Return, unchanged, the stretch of the items below from the line containing "The chart shows" through the line containing "Count the number of categories in the chart.", with both of those lines included. Leave the pictures out of your answer.

**Available records**

──────────────────────────────

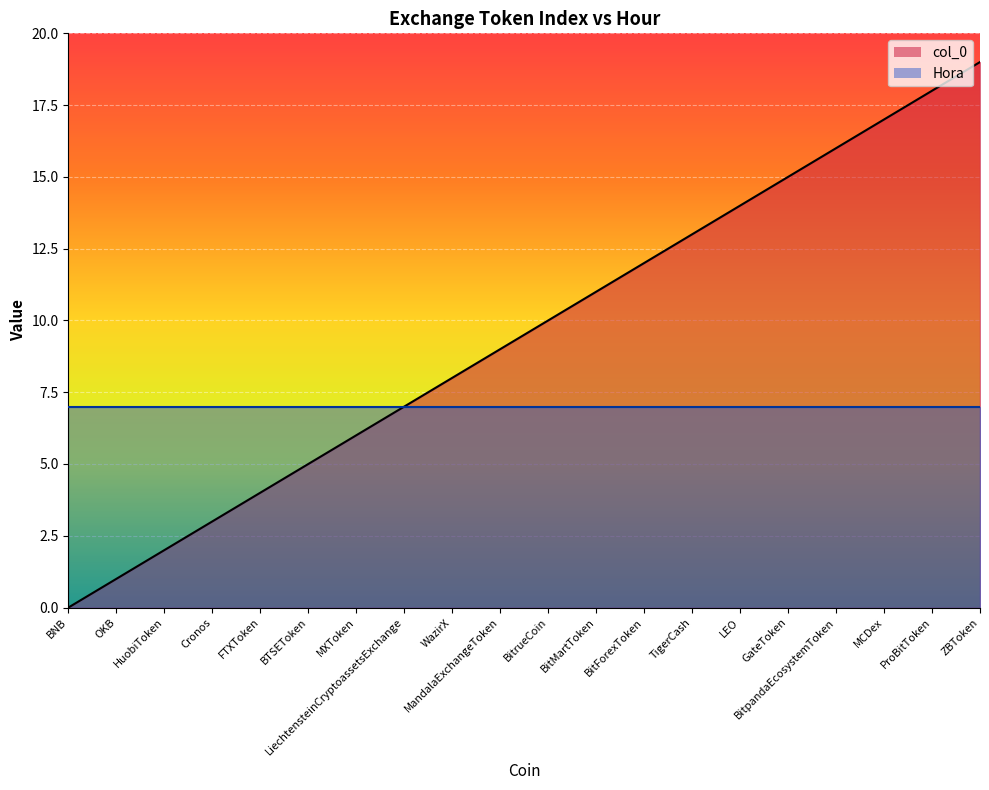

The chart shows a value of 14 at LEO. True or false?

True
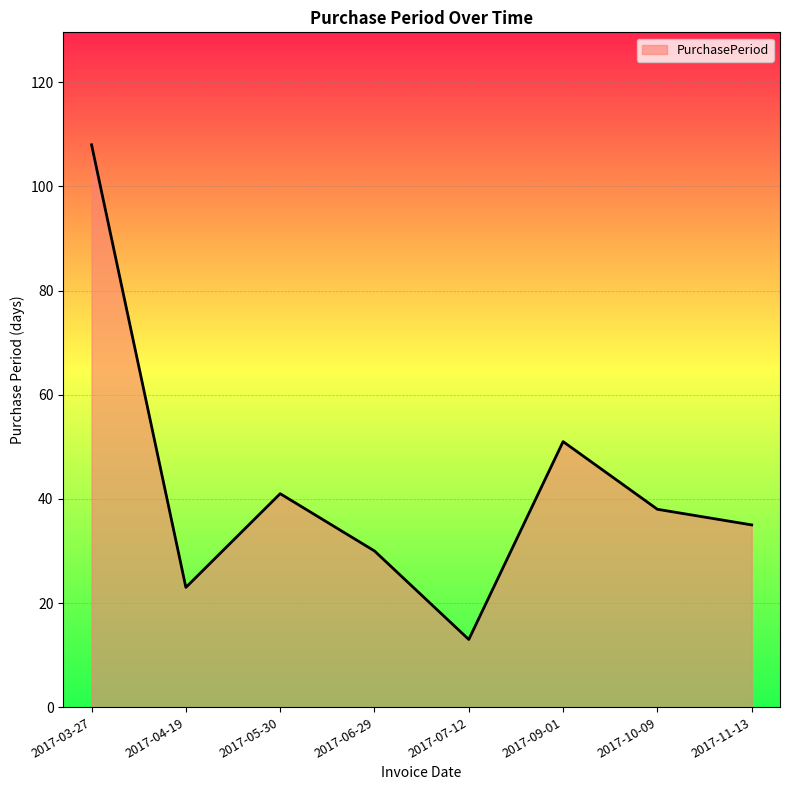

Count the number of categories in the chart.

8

──────────────────────────────

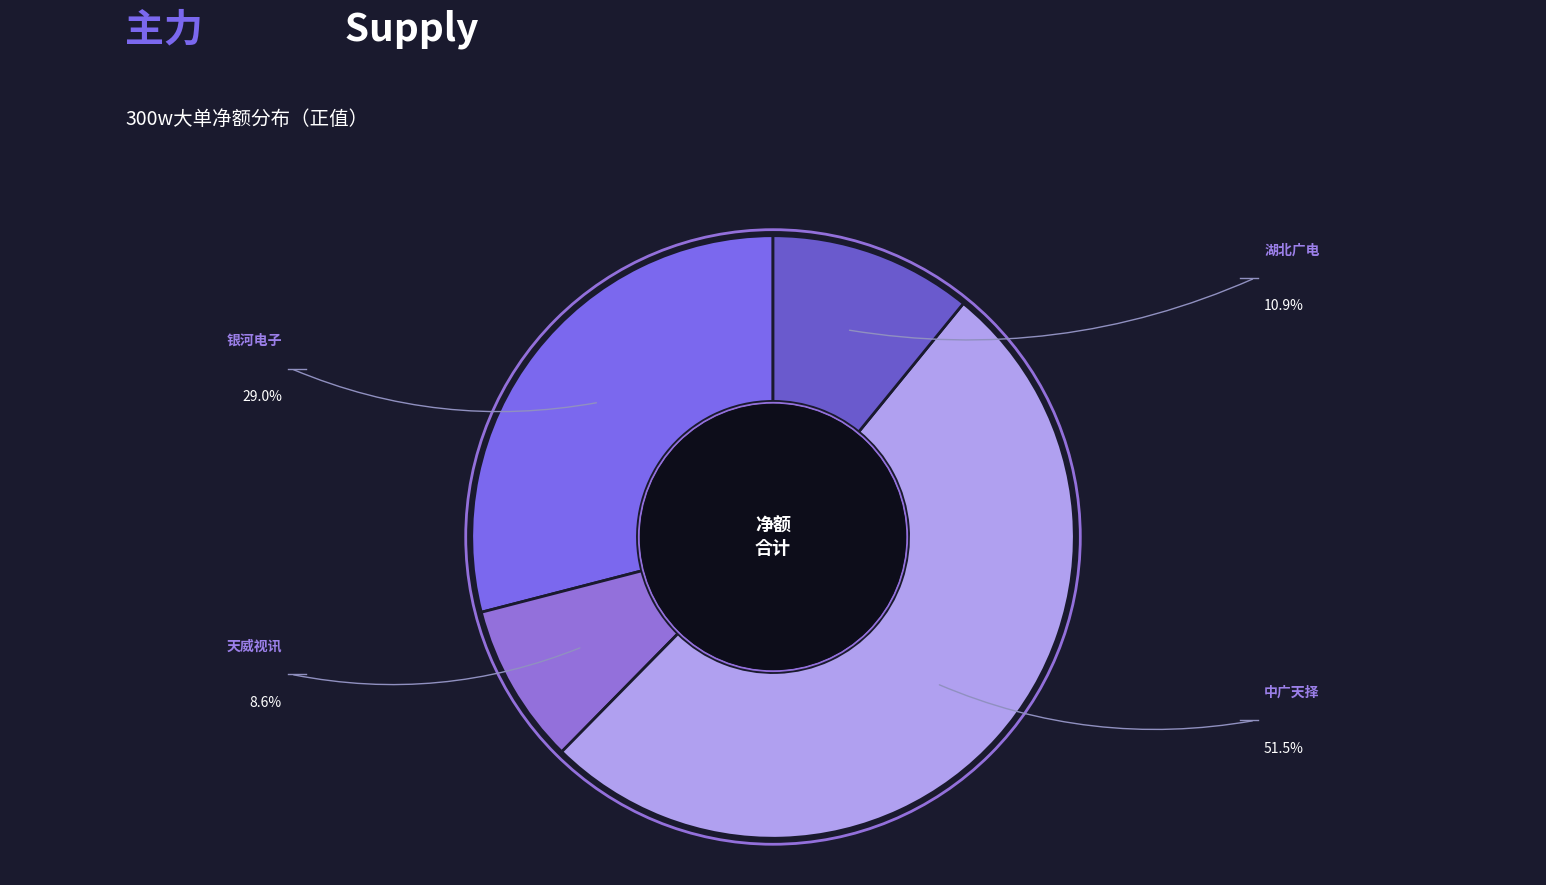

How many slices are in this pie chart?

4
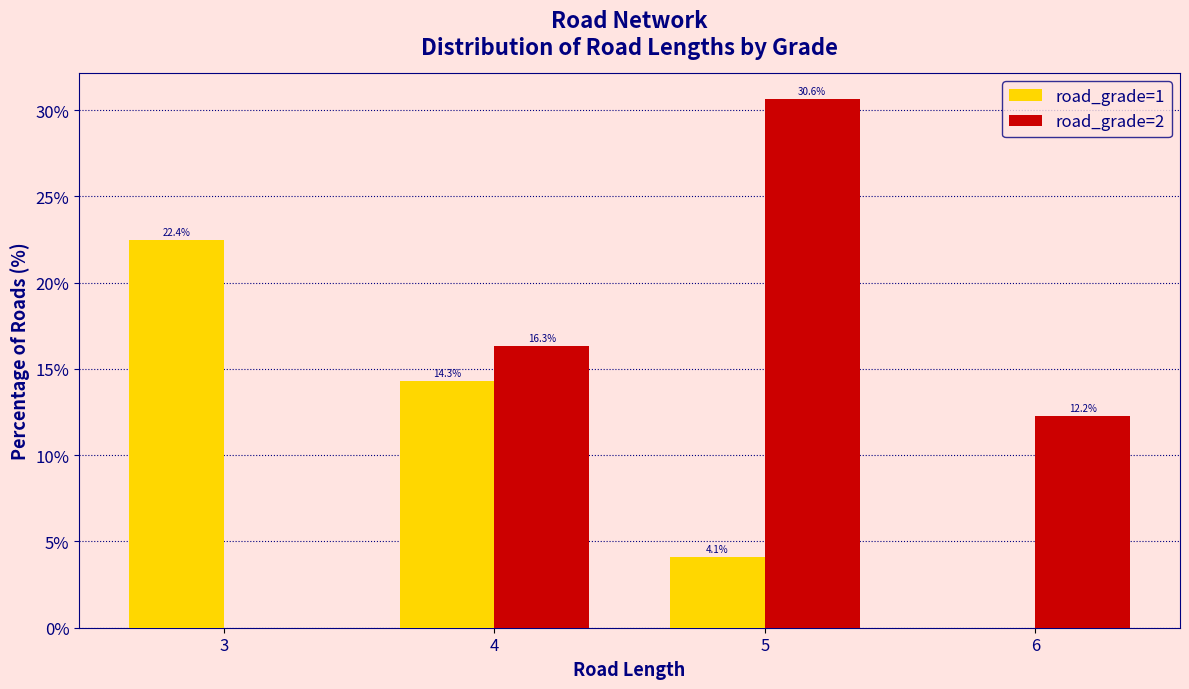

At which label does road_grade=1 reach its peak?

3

──────────────────────────────

**Exercise answer**
The chart shows a value of 14 at LEO. True or false?

True

Count the number of categories in the chart.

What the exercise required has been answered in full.